John Eells came from Walton. He followed marked trees to find the way. He was a shoemaker and tanner, and near the residence of the late John Van Cott opened the first tannery in the village. For a time he lived in the Priest house. The rear portion of Elizabeth Clark’s home was built by him as a shoe shop on lower Main Street. He died in 1870 at the age of eighty-four. His son Horace Eells survived in Unadilla until about three years ago. For a long period he continued the business of tanning and was actively identified with the Presbyterian church.

David Finch was a son of Daniel Finch, an Englishman who settled in Litchfield, Connecticut, before the Revolution. David Finch was one of four children. He married Ruth Mallery of Cornwall, Connecticut, whose father, like his own, had come from England to America before the war. After his marriage David Finch lived for some years in Oxford, Connecticut, where he engaged in manufacturing woolen cloth and where four children were born. His business declined after the War of 1812, and in 1814 he set out for Unadilla where he engaged in building.

His first home in the village was in the western end beyond the Wilmot house. He afterwards bought a farm in Sidney, opposite the old fulling mill, but some years afterward returned to the village and lived in the Masonic Hall, while it occupied the old Brick Store lot.

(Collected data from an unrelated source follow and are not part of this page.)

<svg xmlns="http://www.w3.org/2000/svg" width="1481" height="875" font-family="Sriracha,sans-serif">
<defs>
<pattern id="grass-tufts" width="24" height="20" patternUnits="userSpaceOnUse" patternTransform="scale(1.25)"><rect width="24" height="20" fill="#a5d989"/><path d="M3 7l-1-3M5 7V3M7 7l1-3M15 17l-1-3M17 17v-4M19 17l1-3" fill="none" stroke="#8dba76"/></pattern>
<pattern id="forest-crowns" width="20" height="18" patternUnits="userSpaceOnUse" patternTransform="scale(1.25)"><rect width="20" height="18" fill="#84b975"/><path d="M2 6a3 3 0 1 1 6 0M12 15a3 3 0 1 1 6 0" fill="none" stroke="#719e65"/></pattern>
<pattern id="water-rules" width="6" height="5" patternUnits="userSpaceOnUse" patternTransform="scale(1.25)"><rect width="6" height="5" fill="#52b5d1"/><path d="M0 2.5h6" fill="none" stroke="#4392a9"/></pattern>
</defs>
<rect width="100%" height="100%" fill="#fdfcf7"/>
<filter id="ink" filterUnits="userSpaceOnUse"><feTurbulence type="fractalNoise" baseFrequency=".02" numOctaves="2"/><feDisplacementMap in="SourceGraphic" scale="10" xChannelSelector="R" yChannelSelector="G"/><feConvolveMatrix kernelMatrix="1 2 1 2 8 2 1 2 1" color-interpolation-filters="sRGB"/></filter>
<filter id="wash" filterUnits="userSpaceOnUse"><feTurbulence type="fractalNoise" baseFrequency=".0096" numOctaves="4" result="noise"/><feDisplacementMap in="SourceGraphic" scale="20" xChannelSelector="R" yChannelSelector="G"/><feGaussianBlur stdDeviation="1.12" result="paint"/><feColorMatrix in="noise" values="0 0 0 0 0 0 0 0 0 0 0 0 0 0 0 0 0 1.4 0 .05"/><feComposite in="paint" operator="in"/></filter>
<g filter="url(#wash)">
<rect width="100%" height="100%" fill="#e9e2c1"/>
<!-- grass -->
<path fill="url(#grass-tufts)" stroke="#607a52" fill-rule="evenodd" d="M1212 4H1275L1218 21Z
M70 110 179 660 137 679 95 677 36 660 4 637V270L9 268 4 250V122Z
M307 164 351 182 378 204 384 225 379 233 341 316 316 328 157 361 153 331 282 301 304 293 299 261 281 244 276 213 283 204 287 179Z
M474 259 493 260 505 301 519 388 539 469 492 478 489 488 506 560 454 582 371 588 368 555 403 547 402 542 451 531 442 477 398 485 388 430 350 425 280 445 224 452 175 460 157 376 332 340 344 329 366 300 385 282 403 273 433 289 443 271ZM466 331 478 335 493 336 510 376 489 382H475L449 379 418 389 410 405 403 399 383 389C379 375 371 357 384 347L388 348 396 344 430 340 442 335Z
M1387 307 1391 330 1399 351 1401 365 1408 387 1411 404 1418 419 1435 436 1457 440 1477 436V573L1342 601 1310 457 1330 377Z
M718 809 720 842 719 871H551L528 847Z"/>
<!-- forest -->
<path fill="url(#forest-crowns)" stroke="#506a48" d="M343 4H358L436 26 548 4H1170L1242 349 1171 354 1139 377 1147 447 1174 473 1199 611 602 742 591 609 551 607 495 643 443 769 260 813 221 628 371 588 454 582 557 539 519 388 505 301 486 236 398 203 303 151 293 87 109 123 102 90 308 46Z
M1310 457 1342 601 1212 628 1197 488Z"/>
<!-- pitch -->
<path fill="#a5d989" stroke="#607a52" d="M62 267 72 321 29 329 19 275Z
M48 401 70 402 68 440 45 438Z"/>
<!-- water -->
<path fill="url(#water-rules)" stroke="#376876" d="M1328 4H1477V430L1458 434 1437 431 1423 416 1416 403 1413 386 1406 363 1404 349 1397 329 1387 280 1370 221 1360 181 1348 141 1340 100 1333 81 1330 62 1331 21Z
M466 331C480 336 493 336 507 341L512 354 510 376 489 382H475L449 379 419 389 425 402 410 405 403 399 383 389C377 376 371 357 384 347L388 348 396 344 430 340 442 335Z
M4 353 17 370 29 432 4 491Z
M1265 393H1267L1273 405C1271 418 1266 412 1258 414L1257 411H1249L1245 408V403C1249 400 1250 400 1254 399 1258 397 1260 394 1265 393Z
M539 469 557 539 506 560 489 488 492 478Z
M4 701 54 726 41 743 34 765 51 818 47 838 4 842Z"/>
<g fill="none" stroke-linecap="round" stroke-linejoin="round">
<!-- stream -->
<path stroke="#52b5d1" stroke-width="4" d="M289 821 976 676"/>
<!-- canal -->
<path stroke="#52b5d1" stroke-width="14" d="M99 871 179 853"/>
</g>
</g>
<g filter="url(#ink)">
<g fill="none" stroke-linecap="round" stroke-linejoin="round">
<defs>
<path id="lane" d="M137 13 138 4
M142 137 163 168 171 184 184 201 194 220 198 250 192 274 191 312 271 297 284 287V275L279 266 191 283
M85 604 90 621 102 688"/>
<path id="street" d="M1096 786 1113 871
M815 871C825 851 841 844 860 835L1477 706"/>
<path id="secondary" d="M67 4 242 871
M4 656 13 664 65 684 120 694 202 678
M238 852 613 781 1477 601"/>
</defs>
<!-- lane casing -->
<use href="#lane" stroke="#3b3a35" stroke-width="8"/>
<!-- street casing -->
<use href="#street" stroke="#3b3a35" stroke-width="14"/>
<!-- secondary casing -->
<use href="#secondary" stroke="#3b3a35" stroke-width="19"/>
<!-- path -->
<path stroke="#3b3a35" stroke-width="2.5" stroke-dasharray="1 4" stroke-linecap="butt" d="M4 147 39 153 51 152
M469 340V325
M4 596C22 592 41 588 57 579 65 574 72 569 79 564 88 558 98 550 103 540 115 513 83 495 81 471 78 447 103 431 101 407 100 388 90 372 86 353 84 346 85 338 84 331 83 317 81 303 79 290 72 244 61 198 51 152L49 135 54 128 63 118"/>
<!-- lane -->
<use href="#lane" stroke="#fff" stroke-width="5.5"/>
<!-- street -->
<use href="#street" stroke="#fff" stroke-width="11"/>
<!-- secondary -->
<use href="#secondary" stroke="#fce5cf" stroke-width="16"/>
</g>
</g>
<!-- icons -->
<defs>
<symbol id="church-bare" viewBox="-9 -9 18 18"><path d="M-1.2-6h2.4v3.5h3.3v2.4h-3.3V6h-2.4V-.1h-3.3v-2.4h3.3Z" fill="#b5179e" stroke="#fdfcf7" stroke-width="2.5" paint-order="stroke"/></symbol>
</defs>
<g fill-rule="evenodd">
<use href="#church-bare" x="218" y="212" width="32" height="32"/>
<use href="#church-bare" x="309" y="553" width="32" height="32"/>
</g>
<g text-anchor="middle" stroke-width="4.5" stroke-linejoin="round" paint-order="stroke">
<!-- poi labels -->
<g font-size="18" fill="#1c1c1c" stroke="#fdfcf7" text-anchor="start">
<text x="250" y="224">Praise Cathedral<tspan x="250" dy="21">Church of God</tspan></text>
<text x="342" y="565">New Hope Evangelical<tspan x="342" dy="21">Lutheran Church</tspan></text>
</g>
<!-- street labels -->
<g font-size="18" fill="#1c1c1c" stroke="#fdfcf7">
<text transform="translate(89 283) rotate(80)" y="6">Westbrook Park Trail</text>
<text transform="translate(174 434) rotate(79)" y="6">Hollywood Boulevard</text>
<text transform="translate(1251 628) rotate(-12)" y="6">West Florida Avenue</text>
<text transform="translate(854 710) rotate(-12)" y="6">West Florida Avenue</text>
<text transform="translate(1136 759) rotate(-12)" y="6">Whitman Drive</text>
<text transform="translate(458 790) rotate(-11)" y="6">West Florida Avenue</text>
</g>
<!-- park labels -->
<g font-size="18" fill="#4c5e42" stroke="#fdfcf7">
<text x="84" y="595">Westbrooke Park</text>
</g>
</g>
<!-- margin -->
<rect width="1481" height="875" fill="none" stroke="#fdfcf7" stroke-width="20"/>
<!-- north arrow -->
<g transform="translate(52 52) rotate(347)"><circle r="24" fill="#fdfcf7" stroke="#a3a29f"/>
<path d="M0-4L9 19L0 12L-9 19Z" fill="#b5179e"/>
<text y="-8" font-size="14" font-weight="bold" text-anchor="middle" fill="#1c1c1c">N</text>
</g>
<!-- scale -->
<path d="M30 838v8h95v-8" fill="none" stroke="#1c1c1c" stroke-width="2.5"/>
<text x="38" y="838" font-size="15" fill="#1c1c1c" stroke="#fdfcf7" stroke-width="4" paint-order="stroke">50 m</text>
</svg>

In 1820 he acquired the house afterwards removed to its present site by Horace Eells. It was then an unfinished building which had been begun by Thomas Noble. Mr. Finch, assisted by William J. Thompson, completed it and made it his home.

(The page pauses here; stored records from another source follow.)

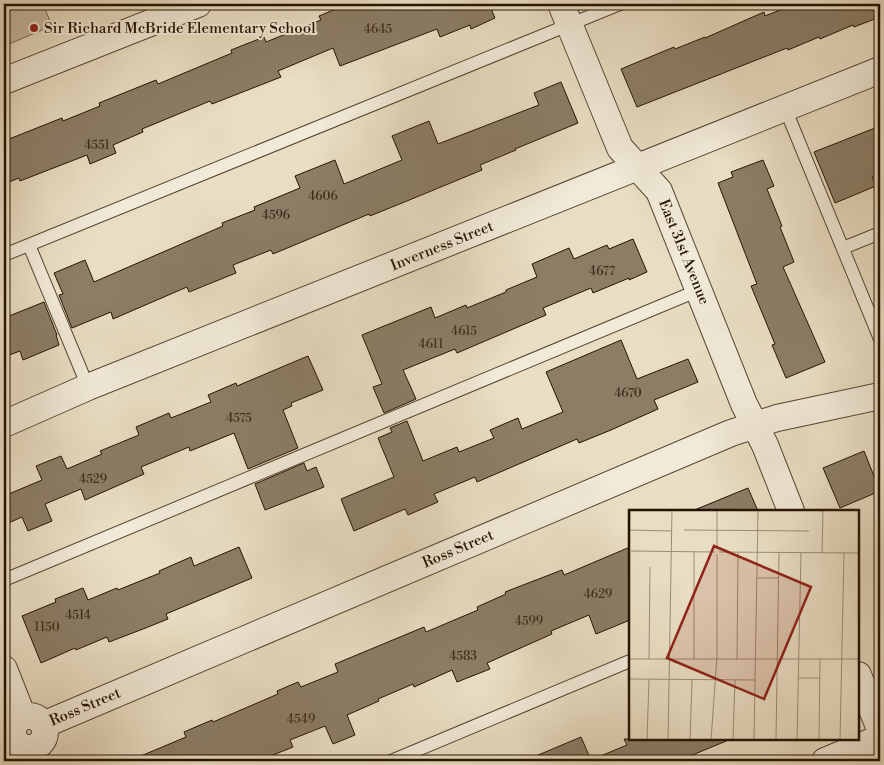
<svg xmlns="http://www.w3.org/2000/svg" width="884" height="765" font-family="'Libre Bodoni',serif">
  <rect width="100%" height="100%" fill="#e9dec3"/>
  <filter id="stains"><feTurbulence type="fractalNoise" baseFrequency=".004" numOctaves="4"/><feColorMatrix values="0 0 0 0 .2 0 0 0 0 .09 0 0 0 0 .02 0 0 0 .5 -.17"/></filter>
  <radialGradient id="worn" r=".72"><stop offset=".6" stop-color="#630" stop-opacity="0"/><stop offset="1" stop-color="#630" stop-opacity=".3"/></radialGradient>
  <path fill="#c8bba2" stroke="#766752" d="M4,4h39l9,22 -48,20z"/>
  <path fill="#8b7d66" stroke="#251301" d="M348,4h141l6,14 -24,11 -1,-4 -30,12 -3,-8 -97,37 -7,-18 -55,23 3,6 -69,27 -2,-3 -68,28 1,3 -30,13 3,8 -26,11 -3,-9 -67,26 -1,-3 -15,6v-43l58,-23 1,3 37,-15 -1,-3 57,-23 2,4 74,-31 -1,-3 33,-13 2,5 55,-22 -2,-4z
    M795,4h85v13l-26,10 -1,-2 -33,14 -1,-2 -31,13 -1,-2 -150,59 -16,-38 53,-22 1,2 30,-12v1l59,-26 1,4z
    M561,82l17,41 -63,26 1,1 -36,15 2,5 -75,31 -37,15 -1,-2 -96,40 -2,-4 -38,15 3,8 -47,19 -2,-5 -74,32 -2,-7 -39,16 -13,-33 4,-1 -9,-21 31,-13 9,22 129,-56 -1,-3 33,-13 -1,-3 46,-19 -5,-12 40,-16 9,24 58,-24 -10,-24 37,-15 9,23 101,-39 -5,-12z
    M880,126v47l-8,4 4,9 -41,17 -21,-51z
    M763,160l11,26 -7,3 15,37 -2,1 14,35 -11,5 42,95 -39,16 -14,-33 3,-1 -24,-58 6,-2 -39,-101 15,-6 -2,-5z
    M633,239l14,33 -18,8v-2l-36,15 -2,-5 -48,20 3,7 -89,38 -2,-4 -52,21 13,29 -32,14 -11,-26 9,-3 -20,-49 69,-28 4,11 31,-13 1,3 39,-16v-2l31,-13 -5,-13 37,-16 5,11 33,-14 2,4z
    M44,302l13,33h-1l3,10 -36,15 -3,-9 -16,6v-39z
    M621,340l16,39 51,-20 10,23 -44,18 4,9 -47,21 -32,13 -2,-4 -100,43 -2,-5 -41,17 4,8 -30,13 -3,-6 -51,22 -13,-32 53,-22 -16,-39 14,-6 -2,-4 17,-7 16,40 34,-14 2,5 35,-14 -4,-8 28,-12 4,11 41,-17 -17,-40z
    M308,356l15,34 -32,13 1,3 -9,4 15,38 -50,21 -14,-36 -44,18 -1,-4 -48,20 3,7 -59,26 -4,-11 -36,15 7,17 -24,10 -6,-14 -18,8v-29l38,-16 -6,-14 25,-10 6,13 35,-15 -2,-3 39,-16 -3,-8 33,-14 2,5 40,-16 -3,-7 28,-12 1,3z
    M864,451l16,40 -40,17 -17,-40z
    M304,463l3,8 9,-4 8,20 -59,23 -10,-26z
    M748,488l10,23h-66z
    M239,547l13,31 -86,36 2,5 -25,10 -34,13 -2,-5 -31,13 -1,-2 -34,15 -19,-47 34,-14 -1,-3 28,-11 5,12 29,-12 1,2 42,-17 -1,-2 32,-14 3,9z
    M630,547v73l-34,14 -7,-19 -38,16 1,3 -65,29 3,6 -33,13 -5,-12 -38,17 -1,-3 -35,15 1,2 -32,14 8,20 -22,9 -8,-18 -35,14 3,7 -35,14h-129l57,-24 -2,-5 28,-12 1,2 65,-28 -1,-3 21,-9 3,5 37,-15 -3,-8 89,-37 2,5 52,-22 -1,-3 29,-13 -1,-2 57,-22 2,5z
    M581,737l10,23 36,-15 -3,-6h107l-53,22h-154z"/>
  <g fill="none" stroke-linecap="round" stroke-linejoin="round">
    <defs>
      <path id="service" d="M785,108l95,231
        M29,245l59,142
        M843,248l37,-15
        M4,255l616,-251
        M4,580l695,-290
        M391,761l239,-100"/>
      <path id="minor" d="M561,4l59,144 39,43 85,213 21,41 26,66
        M4,81l194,-77
        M4,424l84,-37 792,-317
        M4,669l19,48
        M858,675l22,54
        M13 732a16 16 0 1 1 32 0a16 16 0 1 1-32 0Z
        M43,725l688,-292 46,-15 103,-22
        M825,761l55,-23"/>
    </defs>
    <use href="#service" stroke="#564632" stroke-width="14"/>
    <use href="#minor" stroke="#564632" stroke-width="28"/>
    <use href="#service" stroke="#f1ead8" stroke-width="12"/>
    <use href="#minor" stroke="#f1ead8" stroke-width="26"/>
  </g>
  <circle fill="#8f2418" stroke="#f1ead8" stroke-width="2" cx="34" cy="28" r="5"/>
  <g text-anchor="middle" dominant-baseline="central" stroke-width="4" stroke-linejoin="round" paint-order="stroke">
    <g font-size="12" fill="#3e2e1a">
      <text x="378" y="29">4645</text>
      <text x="97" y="145">4551</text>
      <text x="323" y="196">4606</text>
      <text x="276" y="215">4596</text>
      <text x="602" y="271">4677</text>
      <text x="464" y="331">4615</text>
      <text x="431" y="344">4611</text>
      <text x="628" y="393">4670</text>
      <text x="239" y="418">4575</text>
      <text x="93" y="479">4529</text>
      <text x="598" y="594">4629</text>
      <text x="78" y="615">4514</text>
      <text x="529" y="621">4599</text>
      <text x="47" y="627">1150</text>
      <text x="463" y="656">4583</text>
      <text x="301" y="719">4549</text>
    </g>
    <g font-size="15" fill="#251301" stroke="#f1ead8" text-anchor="start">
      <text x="44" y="28">Sir Richard McBride Elementary School</text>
    </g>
    <g font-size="15" fill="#251301" stroke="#f1ead8">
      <text transform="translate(442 246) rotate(-22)">Inverness Street</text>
      <text transform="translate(684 252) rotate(68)">East 31st Avenue</text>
      <text transform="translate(458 549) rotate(-23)">Ross Street</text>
      <text transform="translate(85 707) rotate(-23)">Ross Street</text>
    </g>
  </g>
  <g transform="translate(629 510)">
    <rect width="230" height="230" fill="#e9dec3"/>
    <path fill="none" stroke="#9b8d75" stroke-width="1" d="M196,0h34M0,20l42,1M55,20l125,1M0,39l1,-39M88,39v-39M2,41l84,1M90,42l140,1M193,43l1,-43M128,68h21M0,149h230M20,149l1,-92M65,149v-107M108,150l1,-108M170,168h21M0,169l126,1M18,230l2,-61M39,230l4,-230M61,230l2,-60M82,230l6,-84v-102M104,230l2,-60M125,230l4,-230M147,230l3,-188M168,230l4,-187M190,230l1,-82M211,230l4,-187"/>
    <path fill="#8f2418" fill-opacity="0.15" stroke="#8f2418" stroke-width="2.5" d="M85,36l97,41 -47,112 -97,-41z"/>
    <rect width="230" height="230" fill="none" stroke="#251301" stroke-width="2.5"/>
  </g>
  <rect width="884" height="765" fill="none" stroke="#e9dec3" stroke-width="20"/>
  <rect x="5" y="5" width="874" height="755" fill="none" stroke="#251301" stroke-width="2.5"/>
  <rect x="10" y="10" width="864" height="745" fill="none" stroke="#251301"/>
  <rect width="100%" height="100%" filter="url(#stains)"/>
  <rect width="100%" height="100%" fill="url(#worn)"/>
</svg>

His first considerable work as a builder was the Roswell Wright house, afterwards the residence of Senator David P. Loomis, which was erected in 1823 or 1824. The panel lumber used for it cost only five dollars per thousand. Mr. Finch built the Edson house below the Presbyterian church about the same time, and in company with Lord and Bottom did work on St. Matthew’s church. Of him William J. Thompson learned his trade. Mr. Finch was born in 1782 and died in 1841. His son, William T. Finch, who died a few years ago in Chicago was long a citizen of Unadilla. A daughter was the wife of Rufus G. Mead.

Mr. Thompson was born in Saratoga in 1805 and came with his father to Otego in 1808, and to Unadilla as an apprentice to Mr. Finch in 1824. He and Mr. Finch were afterwards partners and together reared many structures still standing in Unadilla village, as well as in other places, including Meredith Square and Coventry. Mr. Thompson was a member of St. Matthew’s Church for sixty years or more. He died in Savannah, Georgia, in January, 1895, and his body was brought to the old churchyard for burial. In the Masonic Hall, while an apprentice, Mr. Thompson found his first Unadilla home, scarcely dreaming that he would live to move the edifice to its present place as his own residence for nearly fifty years—the house now the summer home of his son-in-law Lester T. Hubbell.

A friend of Curtis Noble and Isaac Hayes who soon followed them to Unadilla, was Melancthon B. Jarvis who was born in Norwalk, Connecticut, in June, 1775, where he had known Josiah Thatcher. He settled on the Timothy Beach farm near the mouth of the Ouleout, but later moved to the village and occupied part of the house Sheldon Griswold long lived in. He died in 1856.

Captain Josiah Thatcher about the same time settled on a neighboring farm, part of which has since been known as the Sternberg place. He had served in the Revolution three years. In the house which still stands on the place he lived until he died in 1856 at the age of eighty-six. His wife was Anna Reed, and his children were Polly, George, Esther, Harriet, Nancy, Amelia and Frances. His ancestor was an Englishman from Kent, who on arrival in America was shipwrecked off Cape Cod, where a lighthouse was afterwards set up and named after him.